Of bodies and phones – merchant behaviours in sustaining market access to Chinese apparel in Johannesburg’s inner city by Tanya Zack, City planner and author
Tuesday 21 August 2018
16:00-17:30
1st Floor Seminar Room, John Moffat Building, University of the Witwatersrand
RSVP: thammy.jezile@wits.ac.za
Phone: +27 11 71 (7 7678)
Abstract
What are the merchant behaviours and networks that fuel the fast-fashion hub that services sub-Saharan Africa from thousands of small shops in Johannesburg’s inner city? This research paper probes the intricate social, digital and physical networks that characterise the merchandising component of the global production network related to the cross border sale of Chinese apparel. It maps the behaviour of 400 cross border shoppers (who resell in their home countries) and 400 inner city shopkeepers (who retail and wholesale to cross border shoppers), who are enabling market access to emerging economies. It complements this with findings from case studies of cross border shoppers and retailers, with a particular emphasis on the local and transnational business networks that they exploit to be active agents in the customising of products and in influencing product lines. Their behaviours, both through social media and through their physical labour, product selection and transactions, deepen supplier capabilities, and sustain market reach by affecting and attending to an exquisitely precise choice offering to customers in distant locations.
The reliance on a combination of first person movement across borders, on relationship trading and on social media is probed. The findings illuminate the efficiencies and inefficiencies of information flows, trade logistics, and transactions in a network of bodies and digital messaging. It also surfaces the diverse behaviours adopted by shoppers and retailers navigating an environment where competition is local, regional and global as new physical markets open elsewhere, and the immediacy of social media services a fickle and demanding consumer market.
Tanya Zack is an urban planner and writer who holds a PhD from University of Witwatersrand for her work on Critical Pragmatism in Planning.
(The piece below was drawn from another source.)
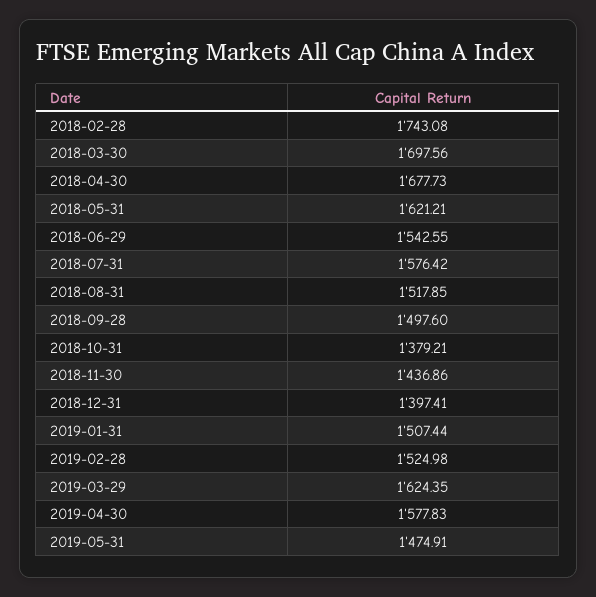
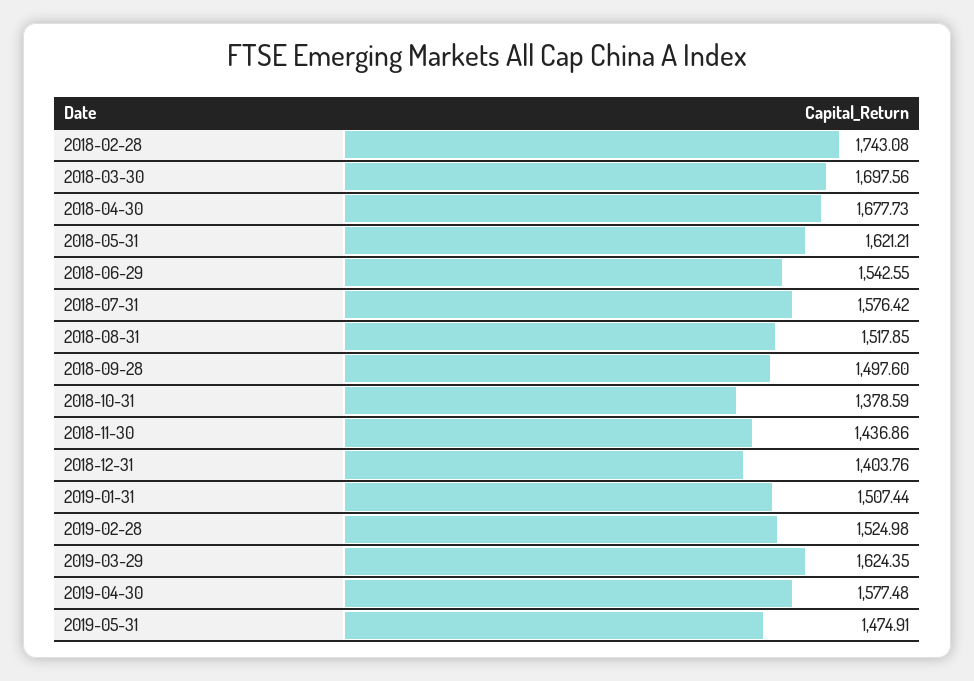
2018-10-31: 1379.21 -> 1378.59
2018-12-31: 1397.41 -> 1403.76
2019-04-30: 1577.83 -> 1577.48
She is the author of a series of photobooks entitled, ‘Wake Up, This Is Joburg‘ (with photographer Mark Lewis). Her core skills and work experience include writing, policy development, research, and project management. Her clients have included the City of Johannesburg, the Department of Housing (now Human Settlements) and South African Cities Network. She has operated as an independent consultant since 1991 and straddles academic research and practice. Tanya’s recent consulting work, research, publication and creative writing centres on the inner city of Johannesburg. This includes work on migrant spaces and in particular on the spatial and economic shifts in an Ethiopian entrepreneurial location in the inner city. In 2014 she was awarded a writing residency at the Rockefeller Foundation Bellagio Center to work on a book she is writing about the Ethiopian quarter.
The Faces of the City seminar series is a partnership between the SARChI in Spatial Analysis and City Planning, the Gauteng City Region Observatory, the Centre for Urbanism and the Built Environment Studies, and the Wits City Institute.